Thursday, March 31, 2011

Sacramento Bee: Using On-line Sources to Track Crime

Sacramento area neighborhoods go online to track crime

Published: Thursday, Mar. 31, 2011 - 12:00 am | Page 1A
Meet Robert Earl Randall, or "Bobby," as he is known to friends and police.

Randall, 44, has amassed a 12-page rap sheet that includes arrests on charges of burglary, driving under the influence, possession of controlled substances, impersonation, writing a phony prescription, receiving stolen property and taking a vehicle without permission.

Last week, found sleeping in a broken-down camper parked next to his mother's house off Opal Lane in the Hagginwood area, he was arrested again as a suspect in two additional burglaries.

"I'm not trying to be a criminal," Randall told Sacramento County sheriff's Sgt. Chris Joachim as he sat handcuffed the patrol car. "I don't want to go to prison."

Randall is one of the people you lock your doors against. But, increasingly, Sacramento-area residents are deciding that is not enough.

Some are turning to online crime-tracking tools or creating neighborhood watch groups on the Internet that give them instant access to crimes reported in their neighborhoods and suspicious activity.
Susanne Burns is one of them. The Carmichael resident decided she had to do something after her home was burglarized last May while her family slept.

The family had left vehicles in the driveway to make room for a pre-prom party in the garage. The burglars apparently broke into her husband's truck and used the garage door opener to get inside the garage and then the house.

When she discovered the burglary, Burns followed the traditional route, setting up a Neighborhood Watch group of homes in her gated community.

"We started emailing and this list grew basically out of control," she said. "It started with me emailing the 22 homes in our little community. It just mushroomed, and I think that's when it hit me."

"It" was the idea of harnessing Facebook. The result is Carmichael Watchgroup, a page on the social networking site that has 342 members and notifies residents of community meetings with the Sheriff's Department, crime-tracking websites and criminal reports.

News about stolen bikes, garage break-ins and other crimes are posted regularly.
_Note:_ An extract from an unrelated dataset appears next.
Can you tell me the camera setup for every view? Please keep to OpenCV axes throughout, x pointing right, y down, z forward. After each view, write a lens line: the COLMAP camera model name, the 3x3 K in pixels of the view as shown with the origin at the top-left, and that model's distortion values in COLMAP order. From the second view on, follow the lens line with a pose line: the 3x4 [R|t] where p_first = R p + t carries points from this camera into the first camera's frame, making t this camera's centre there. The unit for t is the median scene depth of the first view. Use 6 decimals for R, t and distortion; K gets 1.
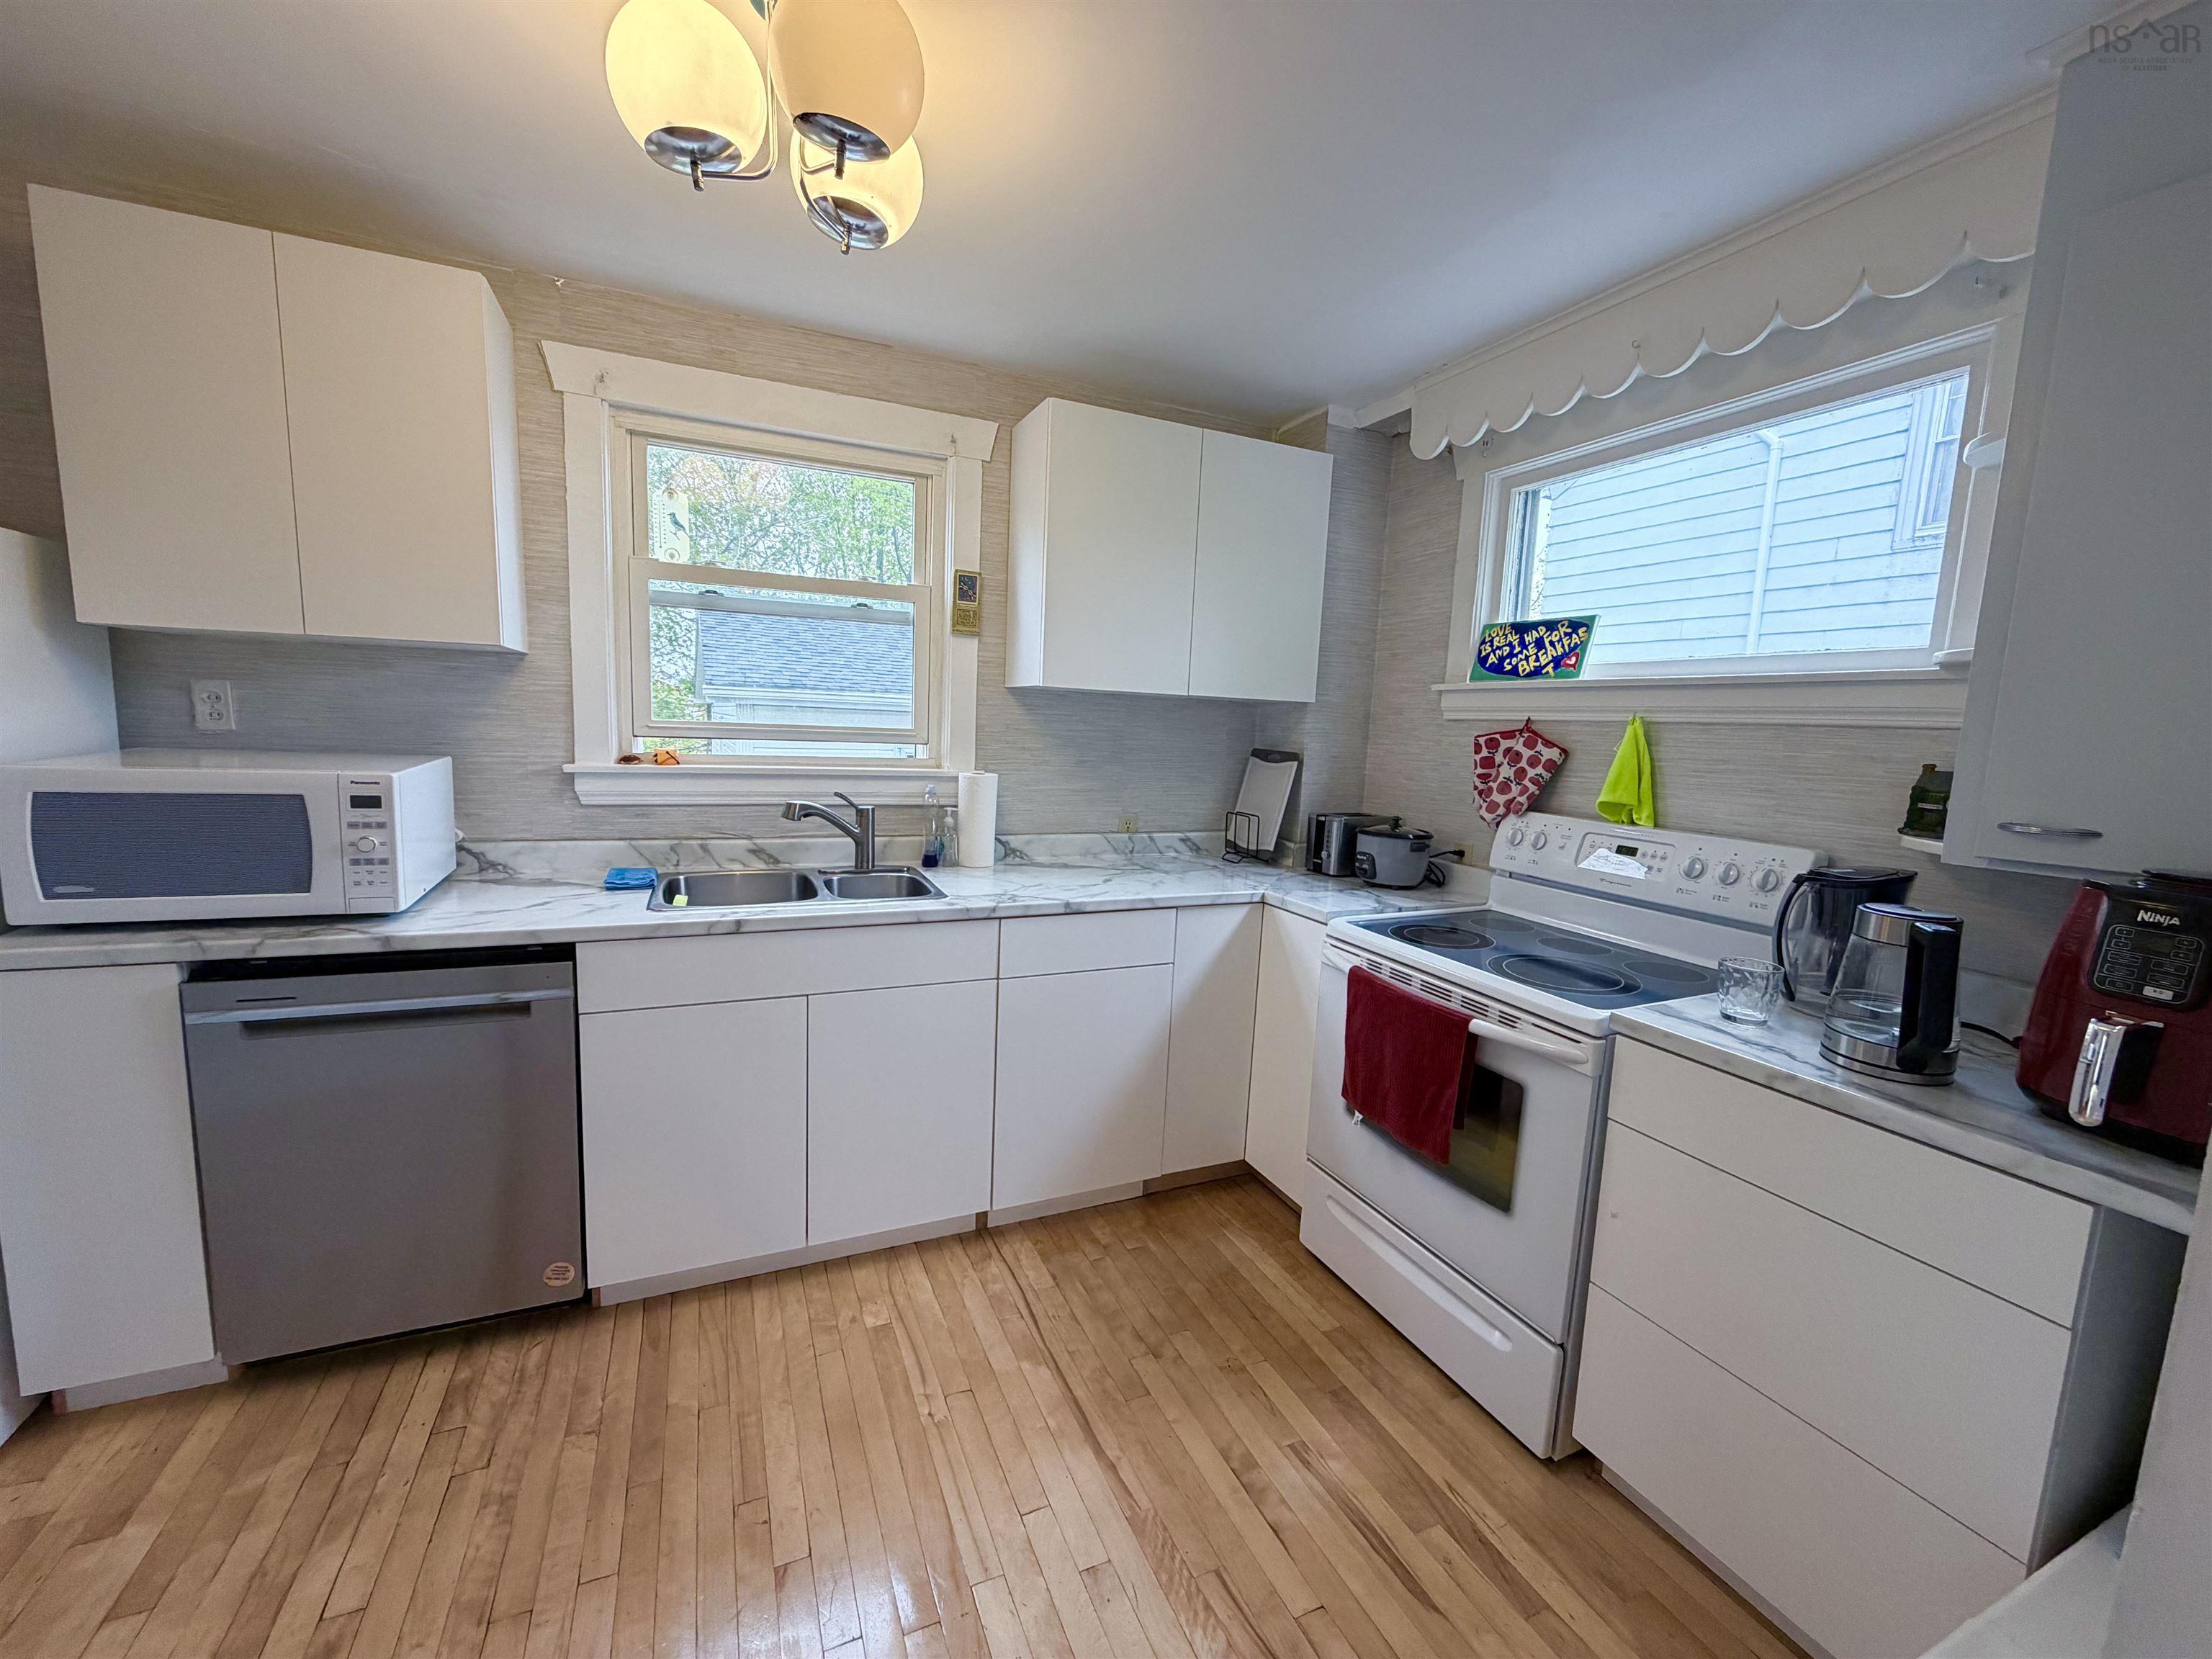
lens RADIAL K [[884.3, 0, 1094.9], [0, 884.3, 836.9], [0, 0, 1]] dist [0.000753, 0.000092]
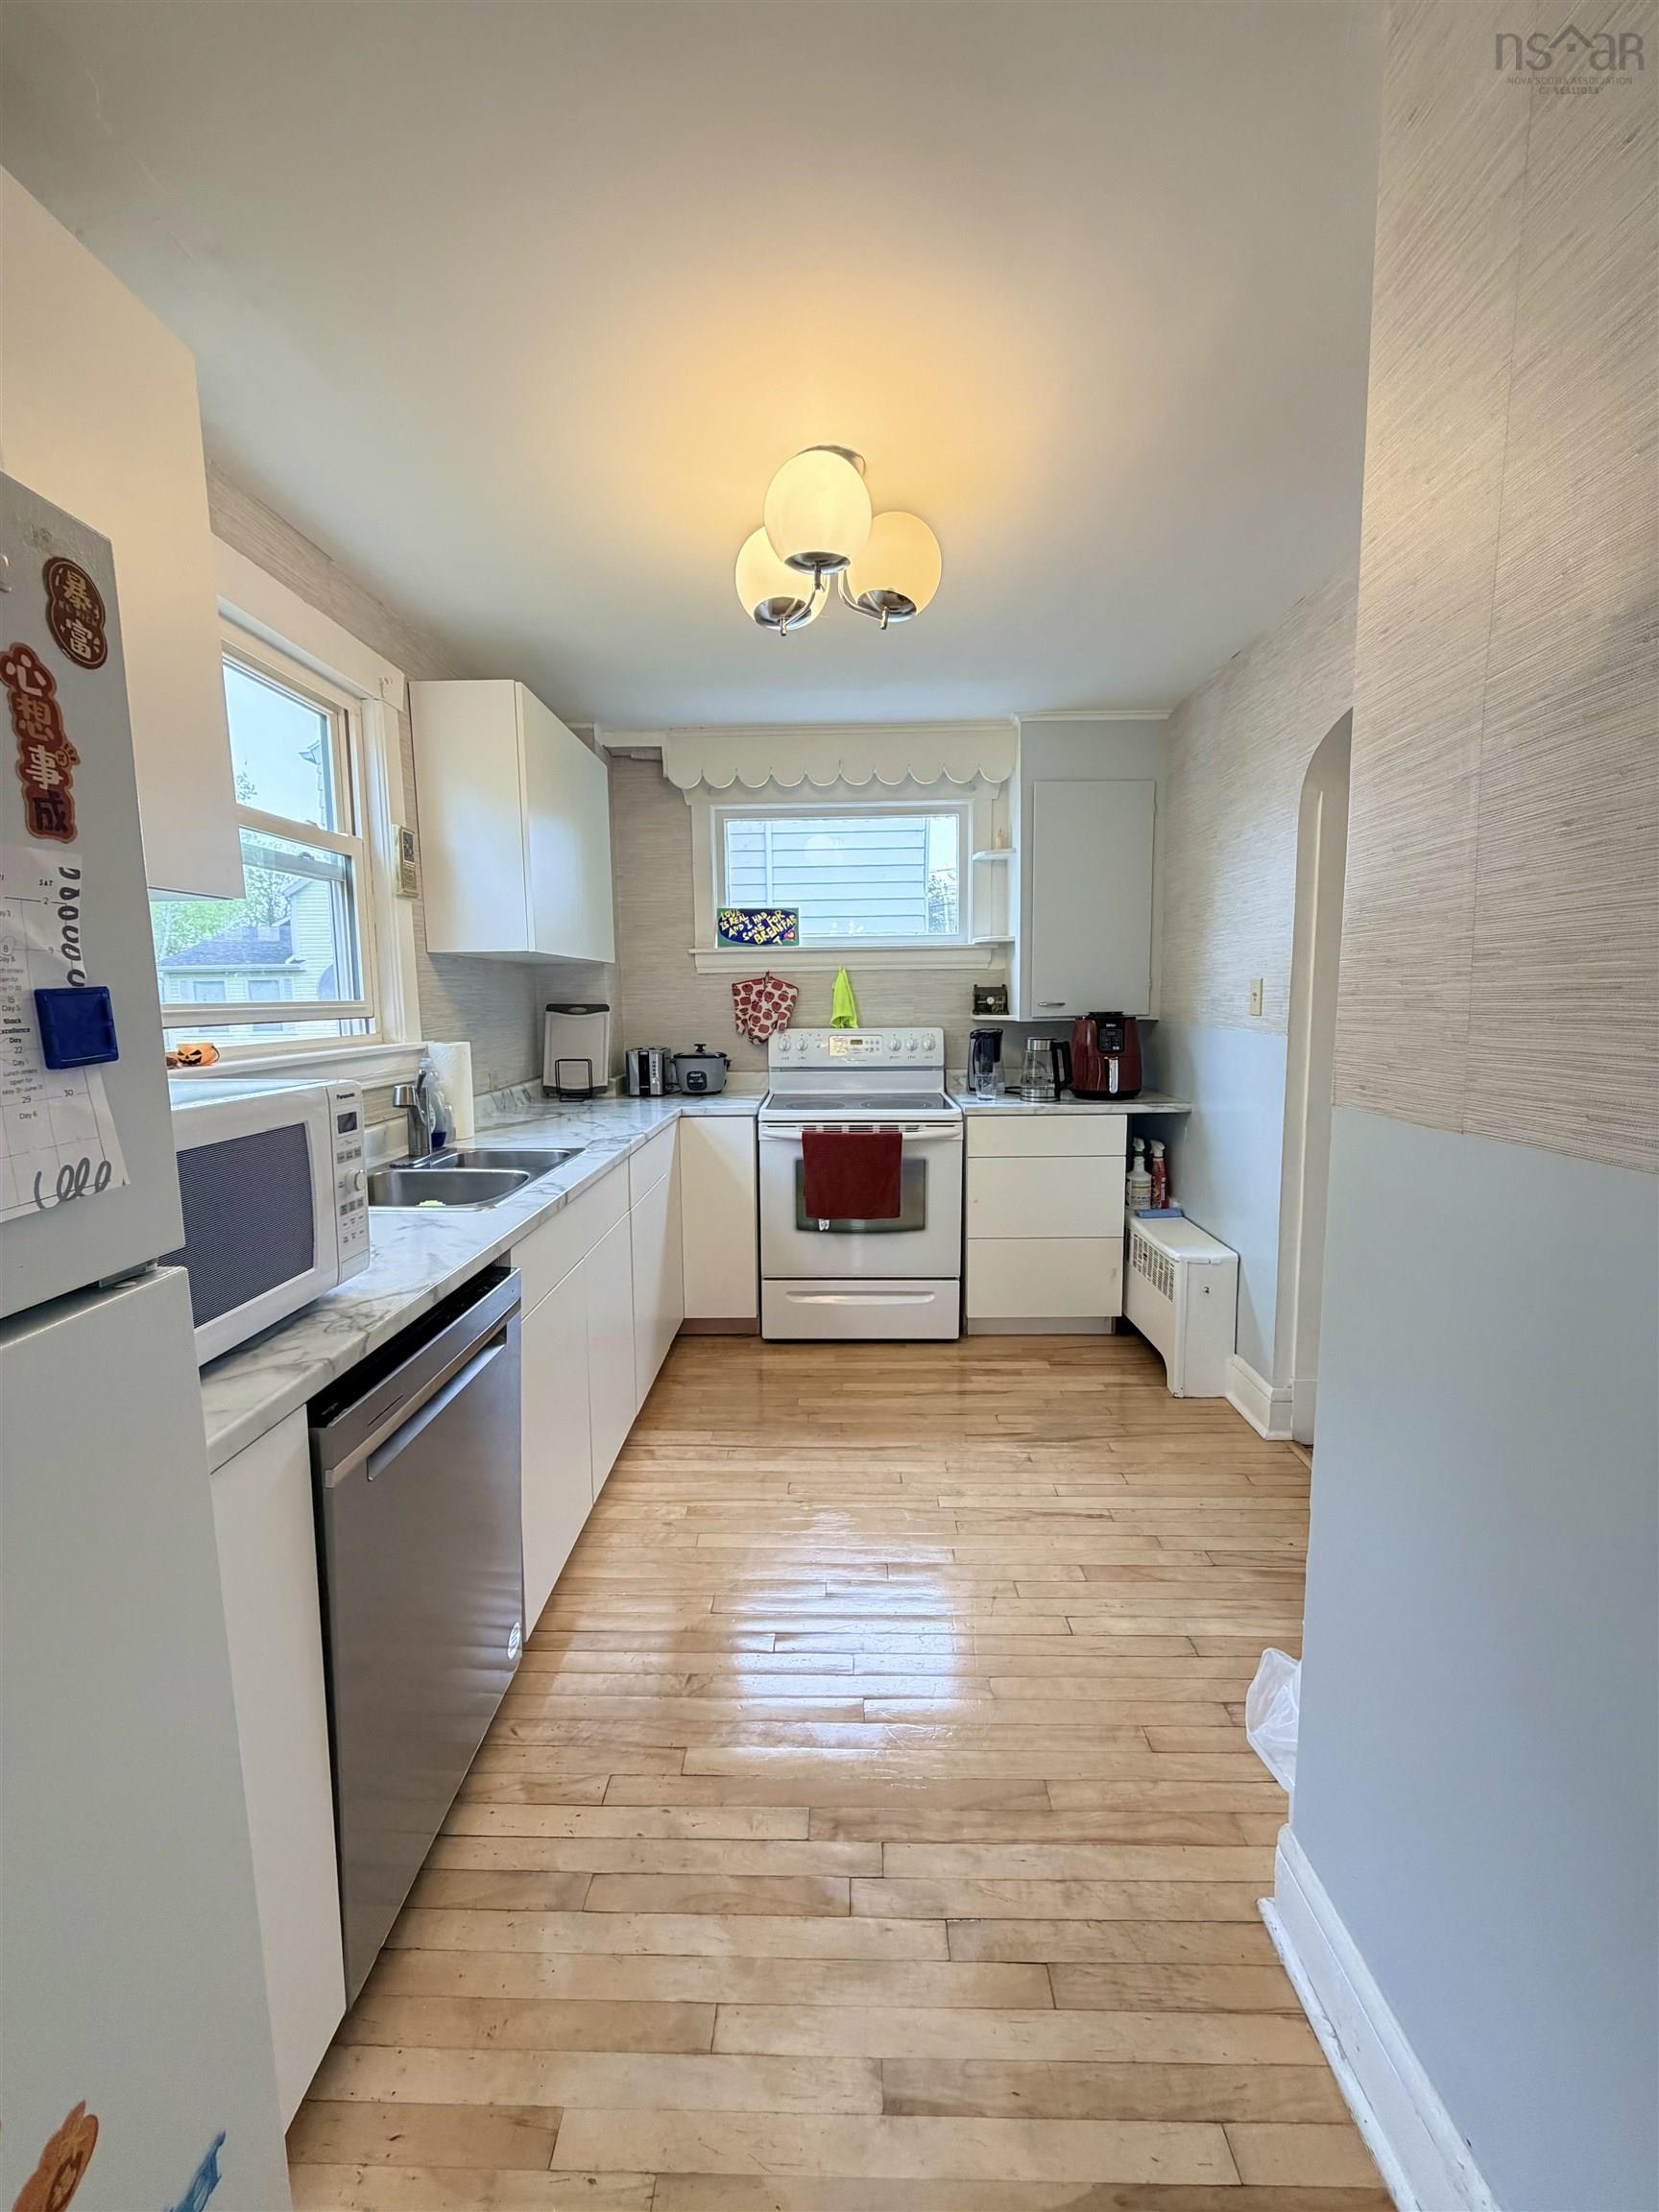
lens RADIAL K [[884.3, 0, 829.5], [0, 884.3, 1106.0], [0, 0, 1]] dist [0.000753, 0.000092]
pose [[0.417545, -0.161111, 0.894259, -0.929345], [0.149143, 0.982960, 0.107455, -0.051193], [-0.896333, 0.088505, 0.434459, 0.241830]]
At Christmas, video from one home's security cameras was posted showing a burglar breaking into a house and leaving on a bicycle with stolen property.

Elsewhere, communities from Granite Bay to Natomas have set up email alerts to keep residents abreast of what is going on in their neighborhoods, and several area law enforcement agencies are contracting with companies to put crime data online and make it available to anyone for free.

Last week, Sacramento police announced they had signed a deal with CrimeReports.com, a Utah-based company that posts police reports to a searchable database.

"It'll give you instantaneous results every day," Sacramento Police Sgt. Norm Leong said.
The city is getting the service free for a year. Residents can sign up, type in their address and receive alerts to crimes reported in their area.

Greg Whisenant, founder of the 4-year-old company, said departments typically pay between $100 and $200 a month for the service and that more than 1,000 law enforcement agencies use it, including Auburn, Citrus Heights, Elk Grove and the El Dorado County Sheriff's Office.

SpotCrime.com offers a similar service on a site that also includes information from area news reports. "People want this data," founder Colin Drane said from company headquarters in Baltimore. "Getting it quickly to the public hopefully creates a positive effect in knowledge and reducing crime."

The field is intensely competitive. CrimeReports.com sued Drane's company in federal court last year, essentially accusing SpotCrime.com of stealing its information and posting it online as its own.

CrimeReports.com declared victory when the case was settled in December, but Drane says his company is being unfairly squeezed out by police agencies that provide data only to his competitor.

The dispute highlights how valuable the data have become, especially to neighborhood groups that rely on the services to know when break-ins are occurring and to law enforcement agencies whose budgets are being cut.

But it often takes old fashioned detective work to get suspects in jail.

Randall, the burglary suspect, had been caught on video breaking into an electronics store to steal flashlights and tool belts in January, according to sheriff's officials. The next night he allegedly backed his van into the roll-up metal door of a scooter store trying to gain entry.

Joachim figured the van would have been so damaged that it would be easy for his officers to spot. And that is, in fact, what ultimately led to Randall's arrest.

"That was kind of stupid," Randall told Joachim at the time of his arrest. "Yeah, I was looking for a bottle of whiskey or something, I don't even know."

With six detectives working property crimes for the Sheriff's Department, cases have to be triaged to determine which are worthy of investigation.

Last year, Joachim's division had nearly 18,000 crime reports filed, including 4,743 residential burglaries, 1,577 business break-ins and 2,820 vehicle burglaries.

Of those, 704 cases were assigned to detectives, and 211 suspects ended up being arrested. It may seem like a small number, but burglars tend to hit more than one target, and Joachim figures the multiplier effect for each suspect means he's solving numerous break-ins each time an arrest is made.

"If studies show 6 percent of the people commit 98 percent of the crime, then let's try to catch as many of those 6 percent as we can," Joachim said.